The evening slips swiftly to darkness and a silent V of geese flying southward divide the sky into gradients of vanishing light.
I pause from the labor of mulching the vacant garden, watching the geese disappear just as I watched them arrive seven months ago. It’s time — the last of the oak leaves are swirling down to drift on the still lake and there’s snow in the forecast.
It doesn’t feel that long ago that the geese arrived, their incessant honking an orchestra demanding spring. They made their nests, hatched eggs, and raised young here — a whole new generation of birds now winging across the autumn sky. Summer never seems long enough for all the things I want to accomplish, but now standing under a sky fast fading to night, I find I am nearly ready for winter.
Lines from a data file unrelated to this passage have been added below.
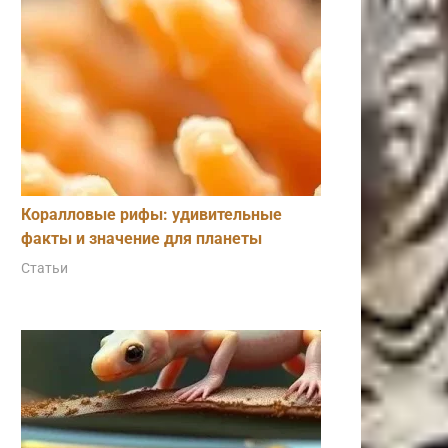
Коралловые рифы: удивительные
факты и значение для планеты
Статьи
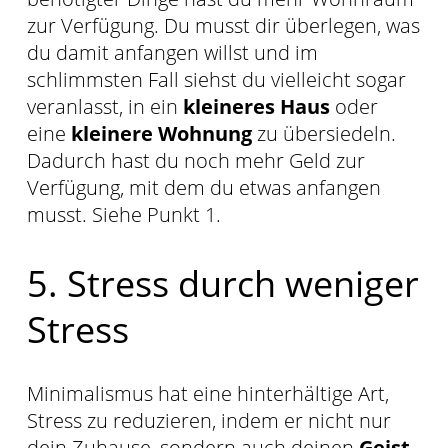
zur Verfügung. Du musst dir überlegen, was
du damit anfangen willst und im
schlimmsten Fall siehst du vielleicht sogar
veranlasst, in ein
kleineres Haus
oder
eine
kleinere Wohnung
zu übersiedeln.
Dadurch hast du noch mehr Geld zur
Verfügung, mit dem du etwas anfangen
musst. Siehe Punkt 1.
5. Stress durch weniger
Stress
Minimalismus hat eine hinterhältige Art,
Stress zu reduzieren, indem er nicht nur
dein Zuhause, sondern auch deinen
Geist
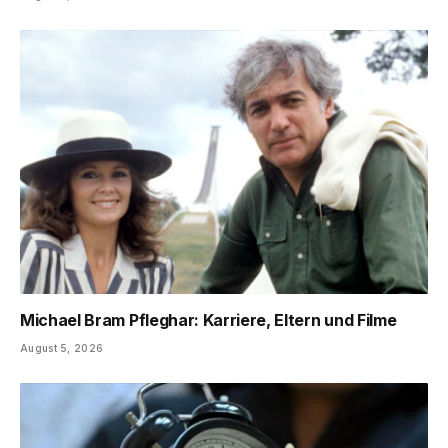
Michael Bram Pfleghar: Karriere, Eltern und Filme
August 5, 2026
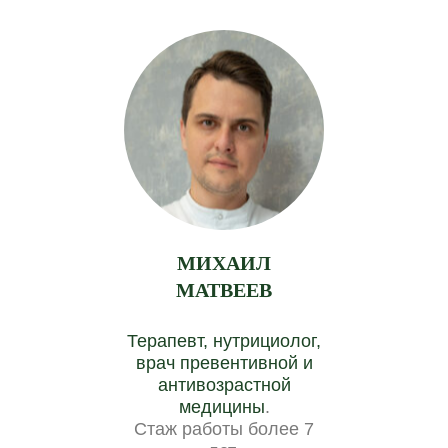
МИХАИЛ
МАТВЕЕВ
Терапевт, нутрициолог,
врач превентивной и
антивозрастной
медицины
.
Стаж работы более 7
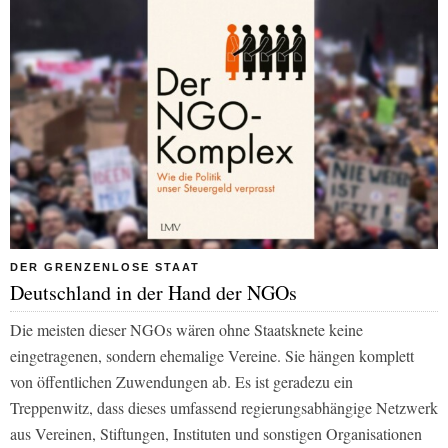
DER GRENZENLOSE STAAT
Deutschland in der Hand der NGOs
Die meisten dieser NGOs wären ohne Staatsknete keine
eingetragenen, sondern ehemalige Vereine. Sie hängen komplett
von öffentlichen Zuwendungen ab. Es ist geradezu ein
Treppenwitz, dass dieses umfassend regierungsabhängige Netzwerk
aus Vereinen, Stiftungen, Instituten und sonstigen Organisationen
The geese gone, I return to my work, burying straw and leaves under tired soil and pulling free the last of the tomato vines. This year was a fruitful one, and my cupboards and freezer are filled with food I grew or foraged. Inside the house, a pie brimming with wild apples and cranberries steams on the countertop. Now it is time for the soil to rest, the fresh organic material breaking down over months under snow.
Even as I turn the last shovelful of dirt, a few beads of sleet fall from a sky torn between clouds and emerging stars. Perhaps the sleet will turn to snow in the next few weeks, and my garden will be buried under sheets of white. Next year when the snow melts and the geese are in the sky again, this earth will be new and ready for growing.
The last of daylight disappears like a magician pulling a sheet from the world, and a half moon hangs in the sky, open end tipped downward as if it is spilling snow toward earth. I put away the garden tools and head inside.